Nice Work
By David Lodge
Viking Books
$18.95, 277 pp.
THERE are books. And there are books about books. In the most erudite of literary circles, people have even been known to write books about books about books. It uses up a lot of paper.
And then there are those conservation-minded writers who try to squeeze fiction, criticism and metacriticism into a single volume. Nice Work, the newest novel by the British writer and English professor David Lodge, is the result of just such an effort.
Like its predecessors, Changing Places and Small World, Nice Work is both a novel and an ironic commentary on itself. Along the way, Lodge also manages to take a few jabs at the 19th century industrial novel, the state of 20th century literary criticism and the lyrics of pop singer Jennifer Rush.
It all takes place in roughly the same universe as Lodge's prior two novels: the imaginary campus of Rummidge University in England. But unlike the two earlier works, which ranged over the entire globe, Nice Work confines itself almost entirely to the city of Rummidge, which, as the author explains, "occupies, for the purposes of fiction, the space where Birmingham is to be found on maps of the so-called real world."
And while Changing Places and Small "campus" novels, that description only half fits Nice Work. This novel concerns itself as much with the world of industry as with acadamia, as Lodge sets up a modern parallel to the world of 19th century industrial novels.
WHICH subject just so happens to be the specialty of Robyn Penrose, a radical feminist scholar who has a temporary teaching post at Rummidge.
Through a university exchange scheme, she is assigned to spend one day a week as the "shadow" of Vic Wilcox, the managing director of a Rummidge engineering firm and a man who doesn't know--or care--that such a thing as literary theory exists.
Despite her field of expertise, Robyn doesn't know the first thing about industry. At one point, when touring a factory, Robyn has to ask Vic what a foundry is. And when she arrives at the factory for the first time, she naively expects it to be something out of a Victorian novel; "Where are the chimneys?" she asks.
Reading Nice Work simply for the story is a waste of time. The characters are almost entirely one-dimensional. After introducing Vic and Robyn in the first section of the book, Lodge simply turns them loose--they almost automatically begin to lose their disrespect for one another, become friends and wind up in bed.

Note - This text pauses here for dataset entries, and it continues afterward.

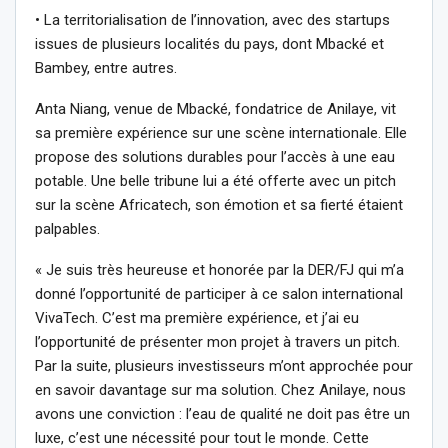
• La territorialisation de l’innovation, avec des startups
issues de plusieurs localités du pays, dont Mbacké et
Bambey, entre autres.
Anta Niang, venue de Mbacké, fondatrice de Anilaye, vit
sa première expérience sur une scène internationale. Elle
propose des solutions durables pour l’accès à une eau
potable. Une belle tribune lui a été offerte avec un pitch
sur la scène Africatech, son émotion et sa fierté étaient
palpables.
« Je suis très heureuse et honorée par la DER/FJ qui m’a
donné l’opportunité de participer à ce salon international
VivaTech. C’est ma première expérience, et j’ai eu
l’opportunité de présenter mon projet à travers un pitch.
Par la suite, plusieurs investisseurs m’ont approchée pour
en savoir davantage sur ma solution. Chez Anilaye, nous
avons une conviction : l’eau de qualité ne doit pas être un
luxe, c’est une nécessité pour tout le monde. Cette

At this point Lodge simply pulls an ending out of a hat--every one gets saved. The novel simply falls back on what Robyn describes as the standard solutions of the Victorian novelist: legacy, marriage, emigration and death.
But the beauty of Nice Work is that abstract literary concepts take on a real meaning in determining the lives and outlooks of the characters. Vic, for example, sees the feelings he develops for Robyn as "love," while Robyn says that love is "a rhetorical device," a "bourgeois fallacy" and a "literary conjob." It's just another word used to exploit people.